There is clearly some level of resentment here because to be so petty as to call out the use of the term “Dark Knight” is a little childish, especially in the way he does it. However, the one piece of the interview I liked most was when the interviewer says, “A lot of Dark Knight readers think you love Batman and hate Superman. Any truth to that?”

Miller responds:

The Dark Knight series is all from Batman’s point of view. But if you look at Dark Knight 2, you’ll see a Superman who’s much calmer than the one in the first Dark Knight. Batman and Superman are dead opposites. I love Superman. Do I love Batman more? They’re not people. They’re only lines on paper.

That last bit is wonderful. Someone recently asked me about my favorite “Game of Thrones” characters. I answered as best I could, naming those that stood out most for me, but when he then asked, “Just wondering why you wouldn’t consider Robb Stark a favorite character for you?” I didn’t really know how to answer because, in all honesty, I’m not really a “fan” of any of those characters, they’re just aspects of a story I find (or don’t find in some cases) compelling. Why not Robb?
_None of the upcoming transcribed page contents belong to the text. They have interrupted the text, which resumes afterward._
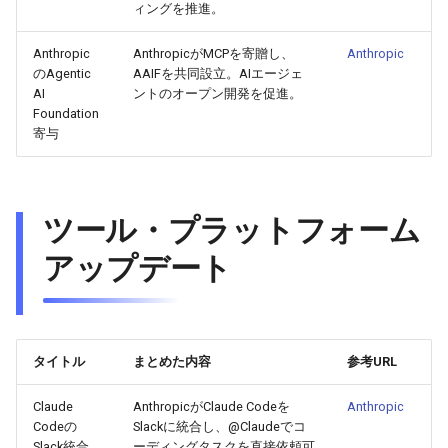
ィングを推進。
2026-04-18
2026-04-18
2025-10-03
2026-04-15
2025-10-03
2026-04-14
2025-10-03
Anthropic
AnthropicがMCPを寄贈し、
Anthropic
2026-04-17
2026-04-17
2025-10-02
2026-04-14
2025-10-02
2026-04-13
2025-10-02
のAgentic
AAIFを共同設立。AIエージェ
AI
ントのオープン開発を促進。
2026-04-16
2026-04-16
2025-10-01
2026-04-13
2025-10-01
2026-04-12
2025-10-01
Foundation
寄与
2026-04-15
2026-04-15
2025-09-30
2026-04-12
2025-09-30
2026-04-11
2025-09-30
2026-04-14
2026-04-14
2025-09-29
2026-04-11
2025-09-29
2026-04-10
2025-09-29
ツール・プラットフォーム
アップデート
2026-04-13
2026-04-13
2025-09-28
2026-04-10
2025-09-28_week
2026-04-09
2025-09-28
2026-04-12
2026-04-12
2025-09-27
2026-04-09
2025-09-27
2026-04-08
2025-09-27
2026-04-11
2026-04-11
2025-09-26
2026-04-08
2025-09-26
2026-04-07
2025-09-26
タイトル
まとめた内容
参考URL
2026-04-10
Claude
AnthropicがClaude Codeを
2026-04-10
2025-09-25
2026-04-07
2025-09-25
2026-04-06
2025-09-25
Anthropic
Codeの
Slackに統合し、@Claudeでコ
Slack統合
ーディングタスクを直接依頼可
I don’t know… because that character is dead… I guess?

The idea of fandom is a curious one and in some cases I find it to be a little disturbing once it reaches a certain level, but at what point are we talking about fandom and when does it become an unhealthy obsession? And what exactly are you obsessing over, and does it have to do with age?

I don’t think it’s necessarily as extreme as this following quote from Alan Moore (via The Guardian), but I think there’s a little something to chew on with Miller’s comment and Moore’s comment when considered together:

When I mention that Geoff Johns has done a whole series of Green Lantern based on his story “Tygers”, [Alan Moore] gets tetchy. “Now, see,” he says, “I haven’t read any superhero comics since I finished with Watchmen. I hate superheroes. I think they’re abominations. They don’t mean what they used to mean. They were originally in the hands of writers who would actively expand the imagination of their nine- to 13-year-old audience. That was completely what they were meant to do and they were doing it excellently. These days, superhero comics think the audience is certainly not nine to 13, it’s nothing to do with them. It’s an audience largely of 30-, 40-, 50-, 60-year old men, usually men. Someone came up with the term graphic novel. These readers latched on to it; they were simply interested in a way that could validate their continued love of Green Lantern or Spider-Man without appearing in some way emotionally subnormal. This is a significant rump of the superhero-addicted, mainstream-addicted audience. I don’t think the superhero stands for anything good. I think it’s a rather alarming sign if we’ve got audiences of adults going to see the Avengers movie and delighting in concepts and characters meant to entertain the 12-year-old boys of the 1950s.”

As I said, Moore takes it to some extremes as I don’t think it’s at all odd for adults to be entertained by a comic book movie, but there is a certain point in our lives where I think a continued level of fandom because unhealthy, stunting someone’s emotional maturity. I’m not going to attempt to say at what point that is, but if a person’s birth date was required when commenting on the Internet I think we could come to a general consensus on an approximate age range.